Schumacher Inès, Ferro Desideri Lorenzo, Bühler Virginie Manuela Marie, Sagurski Nicola, Subhi Yousif, Bhardwaj Gaurav, Roth Janice, Anguita Rodrigo
Department of Ophthalmology, Inselspital, University Hospital of Bern, Bern, Switzerland.
Department of Ophthalmology, Rigshospitalet, Glostrup, Denmark.
Digit Health. 2025 May 11;11:20552076251320298. doi: 10.1177/20552076251320298. eCollection 2025 Jan-Dec.
To evaluate the performance of a custom ChatGPT-based chatbot in triaging ophthalmic emergencies compared to trained ophthalmologists.
One hundred hypothetical ophthalmic cases were created based on actual patient data from an ophthalmic emergency department, including details such as age, symptoms and medical history. Three experienced ophthalmologists independently graded these cases using a four-tier severity scale, ranging from Grade 1 (immediate care required) to Grade 4 (non-urgent care). A customized version of ChatGPT was developed to perform the same grading task. Inter-rater agreement was measured between the chatbot and the ophthalmologists, as well as among all human graders.
The chatbot demonstrated substantial agreement with the ophthalmologists, achieving Cohen's kappa scores of 0.737, 0.749 and 0.751, respectively. The highest agreement was between ophthalmologist 3 and the chatbot (κ = 0.751). Fleiss' kappa for overall agreement among all graders was 0.79, indicating substantial agreement.

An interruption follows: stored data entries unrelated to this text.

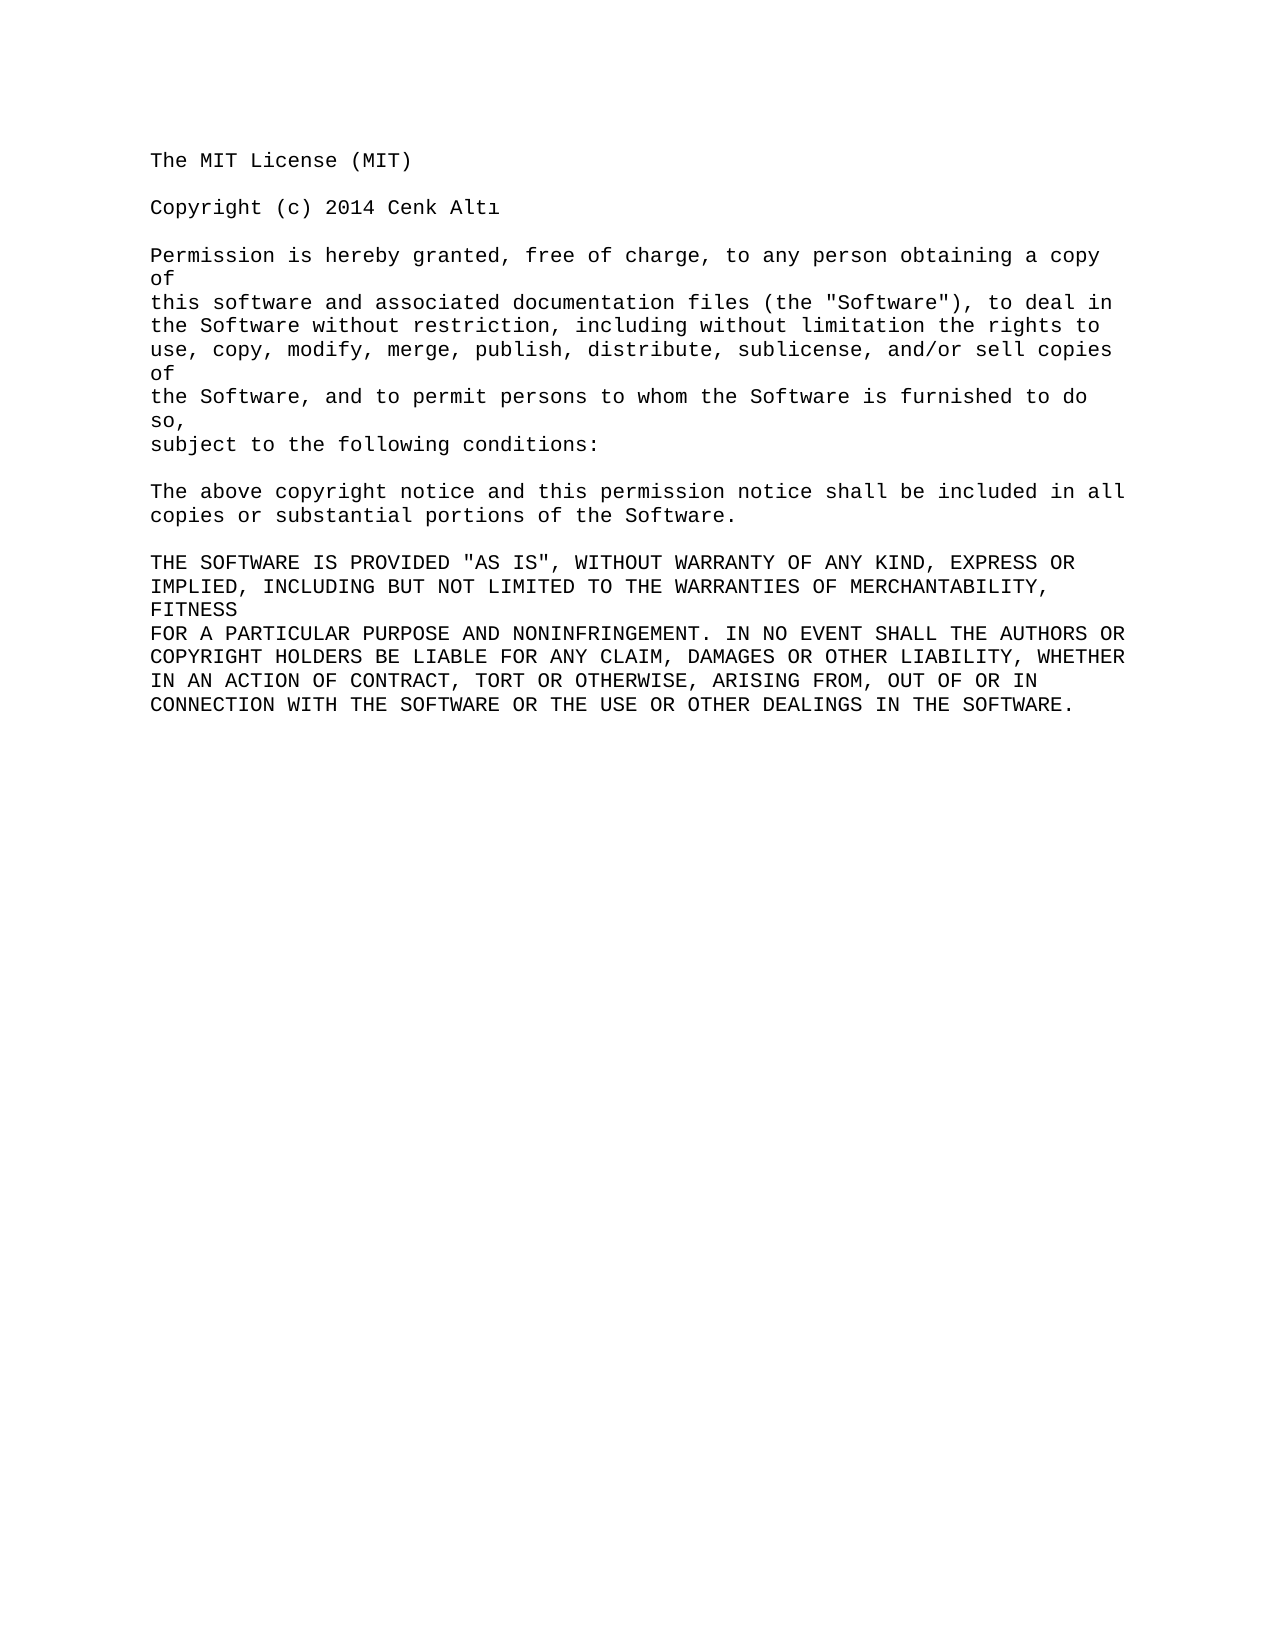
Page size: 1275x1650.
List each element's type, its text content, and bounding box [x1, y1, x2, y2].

text The above copyright notice and this permission notice shall be included in all [150, 481, 1125, 505]
text copies or substantial portions of the Software. [150, 505, 1125, 528]
text Copyright (c) 2014 Cenk Altı [150, 197, 1125, 221]
text The MIT License (MIT) [150, 150, 1125, 174]
text FOR A PARTICULAR PURPOSE AND NONINFRINGEMENT. IN NO EVENT SHALL THE AUTHORS OR [150, 623, 1125, 647]
text THE SOFTWARE IS PROVIDED "AS IS", WITHOUT WARRANTY OF ANY KIND, EXPRESS OR [150, 552, 1125, 576]
text Permission is hereby granted, free of charge, to any person obtaining a copy of [150, 244, 1125, 292]
text use, copy, modify, merge, publish, distribute, sublicense, and/or sell copies of [150, 339, 1125, 386]
text the Software, and to permit persons to whom the Software is furnished to do so, [150, 386, 1125, 434]
text this software and associated documentation files (the "Software"), to deal in [150, 292, 1125, 316]
text the Software without restriction, including without limitation the rights to [150, 316, 1125, 339]
text COPYRIGHT HOLDERS BE LIABLE FOR ANY CLAIM, DAMAGES OR OTHER LIABILITY, WHETHER [150, 647, 1125, 670]
text subject to the following conditions: [150, 434, 1125, 457]
text IMPLIED, INCLUDING BUT NOT LIMITED TO THE WARRANTIES OF MERCHANTABILITY, FITNESS [150, 576, 1125, 623]
text CONNECTION WITH THE SOFTWARE OR THE USE OR OTHER DEALINGS IN THE SOFTWARE. [150, 694, 1125, 717]
text IN AN ACTION OF CONTRACT, TORT OR OTHERWISE, ARISING FROM, OUT OF OR IN [150, 670, 1125, 694]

The Kruskal-Wallis test showed no statistically significant differences in the distribution of grades assigned by the chatbot and the ophthalmologists ( = 0.967). Bootstrap analysis revealed no significant difference in kappa values between the chatbot and human graders ( = 0.572, 95% CI -0.163 to 0.072).

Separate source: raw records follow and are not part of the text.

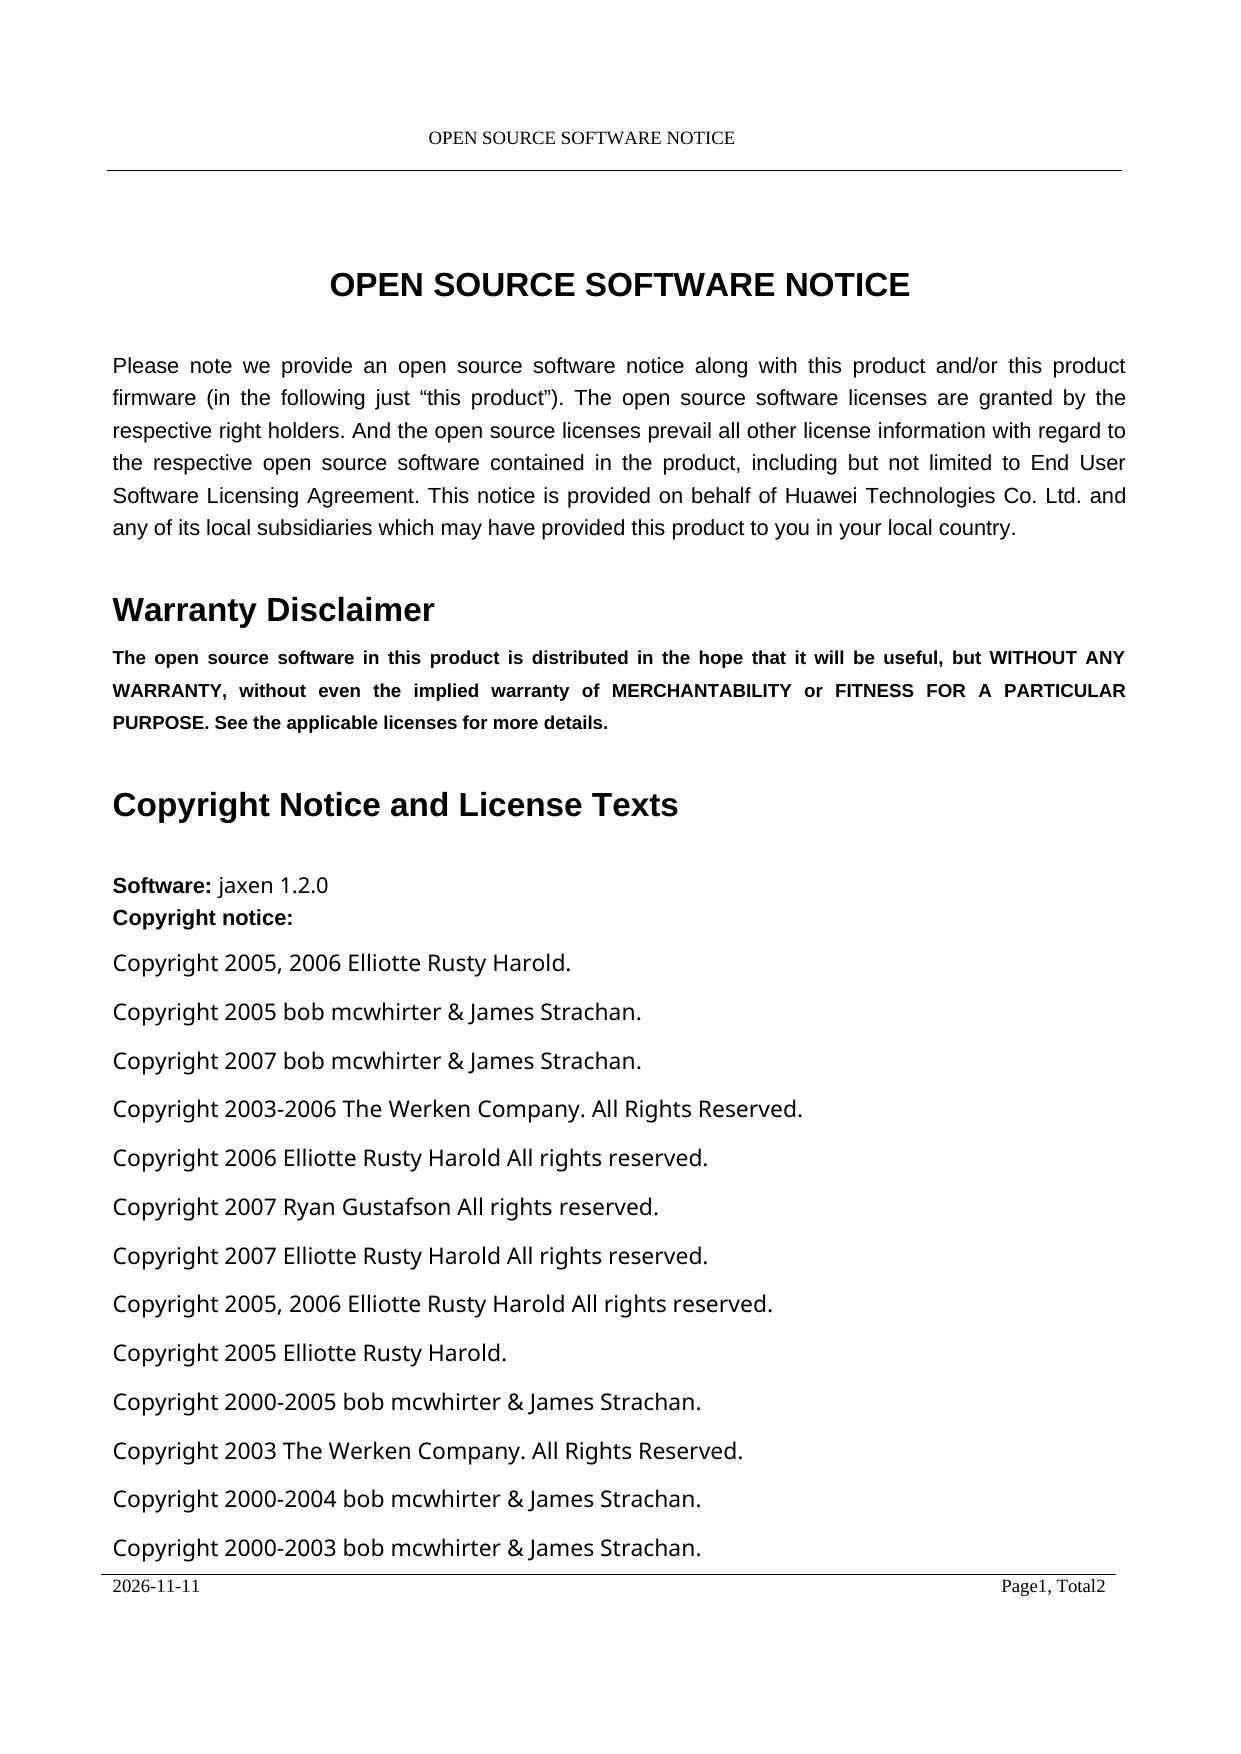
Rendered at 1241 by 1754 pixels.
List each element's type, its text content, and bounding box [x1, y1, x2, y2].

text OPEN SOURCE SOFTWARE NOTICE [112, 251, 1128, 316]
text Copyright Notice and License Texts [112, 771, 1128, 836]
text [112, 947, 1128, 1564]
text Copyright notice: [112, 901, 1128, 934]
text The open source software in this product is distributed in the hope that it will be useful, but WITHOUT ANY WARRANTY, without even the implied warranty of MERCHANTABILITY or FITNESS FOR A PARTICULAR PURPOSE. See the applicable licenses for more details. [112, 641, 1128, 739]
text Warranty Disclaimer [112, 576, 1128, 641]
text Software: jaxen 1.2.0 [112, 869, 1128, 901]
text Please note we provide an open source software notice along with this product and/or this product firmware (in the following just “this product”). The open source software licenses are granted by the respective right holders. And the open source licenses prevail all other license information with regard to the respective open source software contained in the product, including but not limited to End User Software Licensing Agreement. This notice is provided on behalf of Huawei Technologies Co. Ltd. and any of its local subsidiaries which may have provided this product to you in your local country. [112, 349, 1128, 544]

The study demonstrates that a customized chatbot can perform ophthalmic triage with a level of accuracy comparable to that of trained ophthalmologists. This suggests that AI-assisted triage could be a valuable tool in emergency departments, potentially enhancing clinical workflows and reducing waiting times while maintaining high standards of patient care.
评估基于定制ChatGPT的聊天机器人在眼科急诊分诊方面与训练有素的眼科医生相比的表现。
根据眼科急诊科的实际患者数据创建了100个假设的眼科病例,包括年龄、症状和病史等细节。三位经验丰富的眼科医生使用从1级(需要立即治疗)到4级(非紧急治疗)的四级严重程度量表对这些病例进行独立分级。开发了一个定制版的ChatGPT来执行相同的分级任务。测量了聊天机器人与眼科医生之间以及所有人类分级者之间的评分者间一致性。
聊天机器人与眼科医生表现出高度一致性,Cohen's kappa分数分别为0.737、0.749和0.751。眼科医生3与聊天机器人之间的一致性最高(κ = 0.751)。所有分级者之间总体一致性的Fleiss' kappa为0.79,表明高度一致。Kruskal-Wallis检验显示,聊天机器人和眼科医生分配的等级分布没有统计学上的显著差异(= 0.967)。Bootstrap分析显示,聊天机器人与人类分级者之间的kappa值没有显著差异(= 0.572,95% CI -0.163至0.072)。
该研究表明,定制的聊天机器人在眼科分诊方面的准确性可与训练有素的眼科医生相媲美。这表明人工智能辅助分诊可能是急诊科的一个有价值的工具,有可能改善临床工作流程并减少等待时间,同时保持高标准的患者护理。